INSTRUÇÕES DA TAREFA. Você pode reproduzir, sem nenhuma alteração, o trecho da notícia sobre o protesto contra o IPTU que começa em "Durante o ato, moradores" e vai até "na região central.", incluindo essas palavras?
+++ TEXTO EXTRAÍDO +++
Apesar da chuva e do frio na manhã do último e sábado (24), moradores de Pindamonhangaba se reuniram na praça Monsenhor Marcondes, no Centro da cidade, para protestar contra o aumento do IPTU (Imposto Predial e Territorial Urbano) e a criação da Taxa do Lixo. O ato, convocado por meio das redes sociais, contou também com a participação de lideranças políticas como membros da oposição e o vice-prefeito, Rafael Goffi (Republicanos).
Com o público concentrado na praça, os manifestantes entoaram palavras de ordem pedindo a revogação da taxa e a revisão do reajuste do imposto. Além de Gofdi, participaram os vereadores Norbertinho (PP), Rogério Ramos (Podemos) e Ana Paula Goffi (União), além dos ex-vereadores Herivelto Vela e Julinho Car.
Moradora do bairro Cidade Jardim, Silvana Freitas afirmou que a nova cobrança tem pesado no orçamento familiar. “Meu IPTU era de ‘trezentos e poucos reais’ e agora passou para mais de quinhentos. Acho um absurdo, porque tudo já está caro”, criticou.
Já o pedreiro Domingos de Oliveira Ramos, morador do bairro Vista Alegre há mais de 35 anos, disse esperar que a mobilização traga resultados junto ao poder público. “A gente luta tanto para fazer uma casa, trabalha no sábado, domingo e feriado. Espero que hoje dê resultado, porque, se não der, a gente vai ter que fazer mais manifestações, fazer o que for preciso”, afirmou.
Durante o ato, moradores e lideranças políticas se revezaram nos discursos, reforçando a necessidade de diálogo com a população. Além dos cartazes e manifestações verbais, foram coletadas assinaturas em mais de quatro pontos da praça para um abaixo-assinado. A mobilização foi encerrada com uma caminhada pelas ruas centrais até a Praça do Quartel, também na região central.
+++ DADOS FORNECIDOS +++
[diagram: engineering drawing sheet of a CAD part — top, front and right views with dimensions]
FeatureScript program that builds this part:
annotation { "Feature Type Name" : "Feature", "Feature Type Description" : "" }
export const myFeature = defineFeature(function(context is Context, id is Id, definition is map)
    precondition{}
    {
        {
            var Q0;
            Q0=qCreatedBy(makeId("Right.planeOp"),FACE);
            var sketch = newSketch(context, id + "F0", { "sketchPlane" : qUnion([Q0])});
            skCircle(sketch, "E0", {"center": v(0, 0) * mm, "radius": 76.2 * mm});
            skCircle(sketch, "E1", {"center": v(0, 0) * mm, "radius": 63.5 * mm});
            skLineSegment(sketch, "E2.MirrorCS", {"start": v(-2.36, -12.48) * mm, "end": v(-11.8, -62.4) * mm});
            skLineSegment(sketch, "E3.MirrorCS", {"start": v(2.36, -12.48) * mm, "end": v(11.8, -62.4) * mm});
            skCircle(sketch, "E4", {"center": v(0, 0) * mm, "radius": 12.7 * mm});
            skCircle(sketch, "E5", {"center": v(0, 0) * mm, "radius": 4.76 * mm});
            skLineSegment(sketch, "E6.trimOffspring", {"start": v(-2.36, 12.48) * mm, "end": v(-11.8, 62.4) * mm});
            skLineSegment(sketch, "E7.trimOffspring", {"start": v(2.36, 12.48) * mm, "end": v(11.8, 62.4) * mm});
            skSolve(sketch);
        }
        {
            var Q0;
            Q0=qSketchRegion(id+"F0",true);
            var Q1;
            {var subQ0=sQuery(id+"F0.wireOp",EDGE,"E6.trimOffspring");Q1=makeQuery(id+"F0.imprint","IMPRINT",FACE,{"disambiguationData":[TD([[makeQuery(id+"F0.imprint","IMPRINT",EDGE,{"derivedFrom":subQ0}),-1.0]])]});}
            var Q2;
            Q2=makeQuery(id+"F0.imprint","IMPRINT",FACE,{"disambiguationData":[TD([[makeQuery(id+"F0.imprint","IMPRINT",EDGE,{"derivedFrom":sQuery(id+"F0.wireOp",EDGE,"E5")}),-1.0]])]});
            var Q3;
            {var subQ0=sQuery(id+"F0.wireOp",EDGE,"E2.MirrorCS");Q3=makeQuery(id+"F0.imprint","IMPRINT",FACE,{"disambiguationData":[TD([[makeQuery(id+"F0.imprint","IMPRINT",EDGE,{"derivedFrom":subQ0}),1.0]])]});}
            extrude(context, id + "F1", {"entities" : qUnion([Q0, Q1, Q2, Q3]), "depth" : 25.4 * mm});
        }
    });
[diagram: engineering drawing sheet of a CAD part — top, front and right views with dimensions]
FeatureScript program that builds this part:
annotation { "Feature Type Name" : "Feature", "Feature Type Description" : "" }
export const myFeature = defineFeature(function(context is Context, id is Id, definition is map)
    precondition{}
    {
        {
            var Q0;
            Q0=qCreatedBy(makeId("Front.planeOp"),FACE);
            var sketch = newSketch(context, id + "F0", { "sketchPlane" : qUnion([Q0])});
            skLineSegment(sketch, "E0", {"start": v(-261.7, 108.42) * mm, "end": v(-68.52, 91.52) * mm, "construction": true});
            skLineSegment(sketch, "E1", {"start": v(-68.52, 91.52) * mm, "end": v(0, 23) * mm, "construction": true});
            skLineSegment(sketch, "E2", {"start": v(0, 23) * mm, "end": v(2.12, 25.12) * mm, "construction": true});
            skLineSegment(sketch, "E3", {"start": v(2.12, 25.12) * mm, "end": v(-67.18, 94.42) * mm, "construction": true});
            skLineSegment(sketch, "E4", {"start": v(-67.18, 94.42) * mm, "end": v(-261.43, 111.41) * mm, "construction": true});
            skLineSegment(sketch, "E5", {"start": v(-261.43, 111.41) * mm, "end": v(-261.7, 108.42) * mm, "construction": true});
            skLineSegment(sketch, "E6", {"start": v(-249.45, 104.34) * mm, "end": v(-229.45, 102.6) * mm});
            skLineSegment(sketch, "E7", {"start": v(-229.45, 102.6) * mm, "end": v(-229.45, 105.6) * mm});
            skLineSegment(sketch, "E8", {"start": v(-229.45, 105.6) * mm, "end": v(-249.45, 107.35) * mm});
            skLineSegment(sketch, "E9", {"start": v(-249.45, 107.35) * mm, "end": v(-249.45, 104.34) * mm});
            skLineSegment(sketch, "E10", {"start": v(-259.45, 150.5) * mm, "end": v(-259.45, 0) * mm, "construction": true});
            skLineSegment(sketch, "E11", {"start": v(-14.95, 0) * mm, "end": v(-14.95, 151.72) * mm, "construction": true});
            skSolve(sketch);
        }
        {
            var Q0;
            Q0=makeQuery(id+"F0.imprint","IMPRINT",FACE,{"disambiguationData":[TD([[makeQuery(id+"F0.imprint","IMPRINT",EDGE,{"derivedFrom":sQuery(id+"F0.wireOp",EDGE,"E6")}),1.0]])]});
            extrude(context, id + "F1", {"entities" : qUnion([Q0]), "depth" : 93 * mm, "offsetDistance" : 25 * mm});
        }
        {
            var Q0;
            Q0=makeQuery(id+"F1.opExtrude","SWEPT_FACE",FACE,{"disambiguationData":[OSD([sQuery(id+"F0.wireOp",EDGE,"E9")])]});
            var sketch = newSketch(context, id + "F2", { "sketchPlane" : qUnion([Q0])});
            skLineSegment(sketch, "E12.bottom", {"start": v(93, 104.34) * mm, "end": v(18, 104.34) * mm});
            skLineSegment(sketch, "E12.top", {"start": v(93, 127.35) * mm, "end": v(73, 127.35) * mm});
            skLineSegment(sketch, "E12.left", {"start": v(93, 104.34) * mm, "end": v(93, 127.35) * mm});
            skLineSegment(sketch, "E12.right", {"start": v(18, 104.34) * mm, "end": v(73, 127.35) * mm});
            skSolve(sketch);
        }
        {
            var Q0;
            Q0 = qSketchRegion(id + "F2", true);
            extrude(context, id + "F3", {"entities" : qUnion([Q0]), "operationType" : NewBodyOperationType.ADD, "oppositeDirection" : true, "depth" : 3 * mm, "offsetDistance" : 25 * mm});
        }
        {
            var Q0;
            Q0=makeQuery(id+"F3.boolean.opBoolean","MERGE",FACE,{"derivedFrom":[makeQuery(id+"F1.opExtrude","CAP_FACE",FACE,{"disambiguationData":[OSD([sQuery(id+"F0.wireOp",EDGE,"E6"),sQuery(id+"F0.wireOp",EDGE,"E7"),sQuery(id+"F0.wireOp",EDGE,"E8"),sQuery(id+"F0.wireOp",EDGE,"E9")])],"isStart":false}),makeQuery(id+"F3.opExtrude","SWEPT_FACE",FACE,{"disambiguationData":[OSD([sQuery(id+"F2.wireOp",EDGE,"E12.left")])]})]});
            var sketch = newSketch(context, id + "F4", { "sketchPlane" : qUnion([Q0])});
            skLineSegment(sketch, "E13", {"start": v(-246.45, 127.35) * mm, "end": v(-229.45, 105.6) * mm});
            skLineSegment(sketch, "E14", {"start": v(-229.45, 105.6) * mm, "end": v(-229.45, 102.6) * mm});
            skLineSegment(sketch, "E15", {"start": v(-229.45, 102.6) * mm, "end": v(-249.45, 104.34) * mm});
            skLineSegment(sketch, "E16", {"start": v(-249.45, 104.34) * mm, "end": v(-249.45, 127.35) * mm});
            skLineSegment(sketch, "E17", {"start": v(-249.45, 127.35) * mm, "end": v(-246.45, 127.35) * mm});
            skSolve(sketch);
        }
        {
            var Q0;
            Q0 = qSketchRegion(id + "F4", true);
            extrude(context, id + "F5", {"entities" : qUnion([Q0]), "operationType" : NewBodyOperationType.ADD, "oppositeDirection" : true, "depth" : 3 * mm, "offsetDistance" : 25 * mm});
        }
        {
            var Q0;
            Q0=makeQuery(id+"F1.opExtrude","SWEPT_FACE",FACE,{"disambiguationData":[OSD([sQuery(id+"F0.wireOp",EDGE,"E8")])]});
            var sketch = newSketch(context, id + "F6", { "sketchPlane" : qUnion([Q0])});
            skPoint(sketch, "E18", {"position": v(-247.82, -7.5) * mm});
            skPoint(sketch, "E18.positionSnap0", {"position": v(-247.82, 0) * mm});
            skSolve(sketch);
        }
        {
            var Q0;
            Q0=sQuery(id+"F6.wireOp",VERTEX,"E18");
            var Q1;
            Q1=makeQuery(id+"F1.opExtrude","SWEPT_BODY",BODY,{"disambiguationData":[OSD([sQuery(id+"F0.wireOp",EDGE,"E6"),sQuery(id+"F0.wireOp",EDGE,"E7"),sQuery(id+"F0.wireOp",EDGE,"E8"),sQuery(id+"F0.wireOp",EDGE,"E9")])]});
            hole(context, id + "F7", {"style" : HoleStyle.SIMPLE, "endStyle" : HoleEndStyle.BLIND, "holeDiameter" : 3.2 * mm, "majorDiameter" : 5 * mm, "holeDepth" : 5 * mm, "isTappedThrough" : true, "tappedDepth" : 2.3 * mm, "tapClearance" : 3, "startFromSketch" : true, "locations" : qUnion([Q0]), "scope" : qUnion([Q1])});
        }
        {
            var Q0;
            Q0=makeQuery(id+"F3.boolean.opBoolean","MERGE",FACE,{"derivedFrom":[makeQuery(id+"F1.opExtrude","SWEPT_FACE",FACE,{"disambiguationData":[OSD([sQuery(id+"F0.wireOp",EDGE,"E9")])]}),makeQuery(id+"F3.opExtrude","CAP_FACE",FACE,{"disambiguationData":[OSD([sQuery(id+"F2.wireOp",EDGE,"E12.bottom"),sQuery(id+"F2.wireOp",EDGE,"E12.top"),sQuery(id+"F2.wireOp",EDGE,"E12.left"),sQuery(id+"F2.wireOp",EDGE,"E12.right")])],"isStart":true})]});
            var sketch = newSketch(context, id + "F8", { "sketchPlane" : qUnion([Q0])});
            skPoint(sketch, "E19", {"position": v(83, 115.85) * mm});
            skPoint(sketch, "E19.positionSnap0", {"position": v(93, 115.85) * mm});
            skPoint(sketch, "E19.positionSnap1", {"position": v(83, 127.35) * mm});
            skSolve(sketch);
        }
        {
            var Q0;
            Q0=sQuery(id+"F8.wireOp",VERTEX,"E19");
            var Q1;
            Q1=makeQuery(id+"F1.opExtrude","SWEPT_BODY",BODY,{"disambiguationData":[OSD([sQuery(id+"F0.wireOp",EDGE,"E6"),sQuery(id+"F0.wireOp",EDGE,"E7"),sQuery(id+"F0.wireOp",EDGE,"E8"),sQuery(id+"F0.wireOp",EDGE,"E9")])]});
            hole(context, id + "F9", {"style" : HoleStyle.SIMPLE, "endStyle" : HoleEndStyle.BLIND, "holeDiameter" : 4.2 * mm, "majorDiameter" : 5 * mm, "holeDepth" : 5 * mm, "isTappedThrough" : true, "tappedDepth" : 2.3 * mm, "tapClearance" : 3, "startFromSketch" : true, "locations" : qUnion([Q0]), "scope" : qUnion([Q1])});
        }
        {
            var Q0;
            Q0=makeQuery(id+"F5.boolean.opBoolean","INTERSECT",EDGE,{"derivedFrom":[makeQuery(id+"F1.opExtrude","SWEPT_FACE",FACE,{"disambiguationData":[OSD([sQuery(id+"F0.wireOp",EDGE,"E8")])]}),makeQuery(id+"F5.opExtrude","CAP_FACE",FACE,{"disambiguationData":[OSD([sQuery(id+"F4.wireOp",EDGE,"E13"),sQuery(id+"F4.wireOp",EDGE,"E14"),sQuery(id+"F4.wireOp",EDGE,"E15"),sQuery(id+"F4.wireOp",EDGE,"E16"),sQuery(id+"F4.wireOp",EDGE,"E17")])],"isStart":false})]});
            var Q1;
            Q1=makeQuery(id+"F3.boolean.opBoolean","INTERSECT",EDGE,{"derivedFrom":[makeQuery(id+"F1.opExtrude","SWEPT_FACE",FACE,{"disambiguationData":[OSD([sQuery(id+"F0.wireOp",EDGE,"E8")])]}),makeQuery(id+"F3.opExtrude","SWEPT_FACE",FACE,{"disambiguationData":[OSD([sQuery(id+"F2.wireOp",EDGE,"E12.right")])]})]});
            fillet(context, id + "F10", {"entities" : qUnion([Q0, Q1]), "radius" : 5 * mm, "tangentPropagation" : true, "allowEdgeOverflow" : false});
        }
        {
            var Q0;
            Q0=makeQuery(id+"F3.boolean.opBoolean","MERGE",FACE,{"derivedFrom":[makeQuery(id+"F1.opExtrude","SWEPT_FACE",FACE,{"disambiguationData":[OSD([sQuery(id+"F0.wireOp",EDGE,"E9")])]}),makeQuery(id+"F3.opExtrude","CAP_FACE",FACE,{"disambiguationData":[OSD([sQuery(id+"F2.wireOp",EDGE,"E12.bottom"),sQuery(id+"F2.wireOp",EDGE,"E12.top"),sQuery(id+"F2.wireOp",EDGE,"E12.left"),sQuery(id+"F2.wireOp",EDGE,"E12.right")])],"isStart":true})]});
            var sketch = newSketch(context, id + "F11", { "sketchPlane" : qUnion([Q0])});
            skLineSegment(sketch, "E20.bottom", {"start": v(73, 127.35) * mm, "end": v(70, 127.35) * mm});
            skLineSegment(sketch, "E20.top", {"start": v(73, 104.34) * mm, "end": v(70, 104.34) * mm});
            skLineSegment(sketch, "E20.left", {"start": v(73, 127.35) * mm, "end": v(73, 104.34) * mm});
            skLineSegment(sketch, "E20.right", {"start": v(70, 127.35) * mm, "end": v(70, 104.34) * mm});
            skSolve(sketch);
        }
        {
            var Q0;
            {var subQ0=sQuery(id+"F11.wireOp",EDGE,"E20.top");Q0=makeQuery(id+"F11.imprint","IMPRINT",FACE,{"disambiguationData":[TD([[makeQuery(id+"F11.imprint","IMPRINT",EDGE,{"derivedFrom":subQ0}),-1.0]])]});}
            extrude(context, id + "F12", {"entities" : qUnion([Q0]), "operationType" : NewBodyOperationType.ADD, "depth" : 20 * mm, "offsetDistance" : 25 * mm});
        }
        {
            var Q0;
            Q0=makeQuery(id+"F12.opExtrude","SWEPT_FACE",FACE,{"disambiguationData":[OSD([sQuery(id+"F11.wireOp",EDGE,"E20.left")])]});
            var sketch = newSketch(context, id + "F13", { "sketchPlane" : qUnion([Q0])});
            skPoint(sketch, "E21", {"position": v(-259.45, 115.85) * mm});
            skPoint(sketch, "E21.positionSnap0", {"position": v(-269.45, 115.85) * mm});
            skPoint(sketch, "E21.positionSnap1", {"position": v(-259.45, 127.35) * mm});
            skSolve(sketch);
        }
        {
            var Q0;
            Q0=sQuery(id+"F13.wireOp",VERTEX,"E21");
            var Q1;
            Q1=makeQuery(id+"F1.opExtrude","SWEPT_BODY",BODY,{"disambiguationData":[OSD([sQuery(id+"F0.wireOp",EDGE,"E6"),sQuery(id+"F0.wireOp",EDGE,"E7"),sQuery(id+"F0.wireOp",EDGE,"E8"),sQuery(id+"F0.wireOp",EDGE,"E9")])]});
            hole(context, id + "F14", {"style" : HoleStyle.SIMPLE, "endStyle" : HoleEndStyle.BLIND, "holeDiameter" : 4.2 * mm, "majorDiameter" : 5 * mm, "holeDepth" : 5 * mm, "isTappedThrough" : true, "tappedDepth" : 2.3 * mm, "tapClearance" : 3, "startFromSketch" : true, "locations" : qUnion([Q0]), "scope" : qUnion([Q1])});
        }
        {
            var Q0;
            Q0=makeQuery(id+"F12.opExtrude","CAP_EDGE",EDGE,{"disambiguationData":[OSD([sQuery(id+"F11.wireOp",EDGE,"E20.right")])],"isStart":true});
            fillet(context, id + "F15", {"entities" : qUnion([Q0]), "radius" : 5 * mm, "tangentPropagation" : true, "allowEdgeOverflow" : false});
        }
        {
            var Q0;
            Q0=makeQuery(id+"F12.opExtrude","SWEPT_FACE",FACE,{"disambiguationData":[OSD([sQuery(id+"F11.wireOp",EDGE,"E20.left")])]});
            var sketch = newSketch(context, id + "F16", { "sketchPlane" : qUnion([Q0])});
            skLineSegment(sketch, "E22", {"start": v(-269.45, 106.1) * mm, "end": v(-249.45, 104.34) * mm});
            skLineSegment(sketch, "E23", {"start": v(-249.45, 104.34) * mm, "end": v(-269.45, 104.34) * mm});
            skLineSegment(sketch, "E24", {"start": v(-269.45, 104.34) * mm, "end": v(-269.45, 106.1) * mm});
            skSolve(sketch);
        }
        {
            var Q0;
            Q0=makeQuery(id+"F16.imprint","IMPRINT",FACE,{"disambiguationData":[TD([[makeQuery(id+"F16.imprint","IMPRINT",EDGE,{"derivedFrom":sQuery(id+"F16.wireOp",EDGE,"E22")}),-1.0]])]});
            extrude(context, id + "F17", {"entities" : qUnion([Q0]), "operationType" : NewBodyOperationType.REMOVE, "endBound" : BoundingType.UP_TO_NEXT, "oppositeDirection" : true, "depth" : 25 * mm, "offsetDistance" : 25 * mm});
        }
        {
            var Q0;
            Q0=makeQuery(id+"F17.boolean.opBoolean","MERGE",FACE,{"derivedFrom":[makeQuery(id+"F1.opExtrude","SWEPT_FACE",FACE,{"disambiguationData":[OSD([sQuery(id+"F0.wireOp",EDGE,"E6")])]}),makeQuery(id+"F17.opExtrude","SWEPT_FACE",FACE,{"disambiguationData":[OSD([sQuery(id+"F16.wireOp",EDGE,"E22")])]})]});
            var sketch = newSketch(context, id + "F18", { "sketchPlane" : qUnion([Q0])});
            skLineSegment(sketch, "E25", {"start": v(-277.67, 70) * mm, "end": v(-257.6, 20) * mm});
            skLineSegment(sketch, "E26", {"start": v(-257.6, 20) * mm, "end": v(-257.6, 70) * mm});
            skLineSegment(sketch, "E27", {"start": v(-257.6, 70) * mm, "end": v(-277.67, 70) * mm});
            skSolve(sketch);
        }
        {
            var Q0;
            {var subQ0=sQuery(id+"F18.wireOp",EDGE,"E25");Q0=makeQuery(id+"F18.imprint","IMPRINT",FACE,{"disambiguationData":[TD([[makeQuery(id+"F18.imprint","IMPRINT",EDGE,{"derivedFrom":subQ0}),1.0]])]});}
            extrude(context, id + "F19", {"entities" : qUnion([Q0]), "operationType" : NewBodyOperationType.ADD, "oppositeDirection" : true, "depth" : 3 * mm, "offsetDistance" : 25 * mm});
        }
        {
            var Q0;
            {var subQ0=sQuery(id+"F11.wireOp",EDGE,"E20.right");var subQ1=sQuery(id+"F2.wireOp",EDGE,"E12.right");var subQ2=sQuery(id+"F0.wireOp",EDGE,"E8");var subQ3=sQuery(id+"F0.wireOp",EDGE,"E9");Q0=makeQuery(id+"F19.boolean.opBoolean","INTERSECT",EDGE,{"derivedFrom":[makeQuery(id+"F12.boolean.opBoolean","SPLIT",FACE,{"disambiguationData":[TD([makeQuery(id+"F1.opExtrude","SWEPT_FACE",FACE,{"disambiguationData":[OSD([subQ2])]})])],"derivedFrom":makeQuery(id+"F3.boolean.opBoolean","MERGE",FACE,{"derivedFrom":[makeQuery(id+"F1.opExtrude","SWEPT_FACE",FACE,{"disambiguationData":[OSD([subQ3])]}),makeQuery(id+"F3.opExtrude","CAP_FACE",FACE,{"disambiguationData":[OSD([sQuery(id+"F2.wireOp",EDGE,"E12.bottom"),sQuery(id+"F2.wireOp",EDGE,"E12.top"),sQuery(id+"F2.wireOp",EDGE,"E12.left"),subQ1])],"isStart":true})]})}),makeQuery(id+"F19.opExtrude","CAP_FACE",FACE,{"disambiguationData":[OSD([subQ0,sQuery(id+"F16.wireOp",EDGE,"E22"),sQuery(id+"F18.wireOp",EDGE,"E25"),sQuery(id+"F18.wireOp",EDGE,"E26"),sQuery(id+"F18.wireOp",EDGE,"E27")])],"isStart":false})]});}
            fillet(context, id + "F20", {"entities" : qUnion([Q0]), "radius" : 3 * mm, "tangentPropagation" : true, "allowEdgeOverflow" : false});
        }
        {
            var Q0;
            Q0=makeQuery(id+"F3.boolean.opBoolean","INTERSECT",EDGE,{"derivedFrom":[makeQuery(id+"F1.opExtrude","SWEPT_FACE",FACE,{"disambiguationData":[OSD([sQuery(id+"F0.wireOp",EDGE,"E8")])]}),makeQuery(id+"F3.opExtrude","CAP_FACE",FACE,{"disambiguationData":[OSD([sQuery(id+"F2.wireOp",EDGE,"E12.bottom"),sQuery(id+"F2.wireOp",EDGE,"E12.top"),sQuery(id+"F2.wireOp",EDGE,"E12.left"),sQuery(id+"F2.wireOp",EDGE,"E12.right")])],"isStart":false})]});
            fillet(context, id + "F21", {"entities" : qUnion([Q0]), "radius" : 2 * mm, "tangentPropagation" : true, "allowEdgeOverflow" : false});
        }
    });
+++
SOLUÇÃO DO EXERCÍCIO.
Durante o ato, moradores e lideranças políticas se revezaram nos discursos, reforçando a necessidade de diálogo com a população. Além dos cartazes e manifestações verbais, foram coletadas assinaturas em mais de quatro pontos da praça para um abaixo-assinado. A mobilização foi encerrada com uma caminhada pelas ruas centrais até a Praça do Quartel, também na região central.